## 指示
A) 絵本の紹介文のうち、「うちへ帰ってたっぷり夜ごはん」から「くると読みたくなる絵本です。」までの部分を、一字も変えずに打ち直してください。
B) 絵本の紹介文を読んで、次の問いに答えてください。
(i) かあさんぐまは、こぐまが集めた何を使ってぬいぐるみをつくりますか。
(ii) こぐまが森で出会い、一緒にお手伝いしたのはだれですか。
(iii) フィンランドは何があることでも有名だと書かれていますか。
C) 絵本の紹介文の最後の文のあとから、続きを書き進めてください。

## 分析用テキスト
+-------+
木の実やはちみつを集めたり、魚をつかまえたり、わたをつんだり。こぐまも頑張りますが、あつめた木の実はどれも食べられないものばかりだし、せっかくつんだわたも、どろだらけ……。それでも、森で出会った、りすやかえるの子たちと一緒に、一生懸命お手伝いします。
うちへ帰ってたっぷり夜ごはんを食べたあと、かあさんぐまは、こぐまの集めた木の実とわたをつかって、ぬいぐるみをつくってくれます。こぐまは、たのしかった一日を思い出しながら、ぬくぬくした気持ちで、冬ごもりを迎えるのでした。
幼い子たちに読んであげると、こぐまの気持ちに寄り添って真剣な顔で聞き、うれしい結末にどの子もにっこり満足します。素朴な絵もあたたかみがあり、冬がくると読みたくなる絵本です。
松岡一哲 写真・文 / 偕成社 / 小学生から

北欧の国、フィンランドは「サンタクロースの村」があることでも有名ですね。
+-------+
姿勢ランドマーク座標:
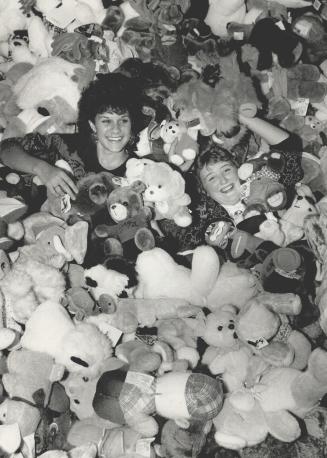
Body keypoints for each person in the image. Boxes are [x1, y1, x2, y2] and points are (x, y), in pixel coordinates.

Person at [159, 115, 304, 253]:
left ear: (239, 169)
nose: (223, 180)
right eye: (211, 178)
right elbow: (171, 227)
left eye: (227, 170)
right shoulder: (204, 216)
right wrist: (174, 172)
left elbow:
+-------+
## 解答
A)
うちへ帰ってたっぷり夜ごはんを食べたあと、かあさんぐまは、こぐまの集めた木の実とわたをつかって、ぬいぐるみをつくってくれます。こぐまは、たのしかった一日を思い出しながら、ぬくぬくした気持ちで、冬ごもりを迎えるのでした。
幼い子たちに読んであげると、こぐまの気持ちに寄り添って真剣な顔で聞き、うれしい結末にどの子もにっこり満足します。素朴な絵もあたたかみがあり、冬がくると読みたくなる絵本です。

B)
(i) こぐまが集めた木の実とわたを使ってつくります。
(ii) りすやかえるの子たちです。
(iii) 「サンタクロースの村」があることでも有名だと書かれています。

C)
カオリは首都ヘルシンキ郊外に暮らす8歳の女の子。おじいちゃんは日本人で、フィンランドに来て結婚し、今は子どもも孫もたくさんいます。フィンランドの冬は、太陽が出ている時間がとても短く、気温もマイナス20度まで下がることも。カオリはしっかり防寒して学校に通い、休み時間は元気に雪の中で遊びます。
12月に入ると、クリスマスの準備。サンタクロースに手紙を書いたり、クリスマスカードを送ったり、家族や友だちにあげるプレゼントを選んだり。クリスマスツリーは、本物のもみの木を買ってきて、弟たちとにぎやかに飾りつけ。クリスマス・イブには親戚が集まり、お料理やケーキを囲んで盛大なパーティーが開かれます。
きびしい寒さの中でも、冬をたのしむ様子が伝わってきて、ワクワクします。
「世界のともだち」シリーズは全部で36冊。
各国ひとりの子どもに密着し、学校の様子や放課後の過ごし方、食べものや行事のことなどが、たくさんの写真で紹介されています。東京子ども図書館の児童室でも、かつら文庫(*)でも人気のシリーズです。
*石井桃子(1907-2008年)さんが東京都杉並区荻窪に開いた、地域の子どもたちのための図書室。現在は、東京子ども図書館が引き継いで運営しています。
≪幼児から≫
④『あずきがゆばあさんととら』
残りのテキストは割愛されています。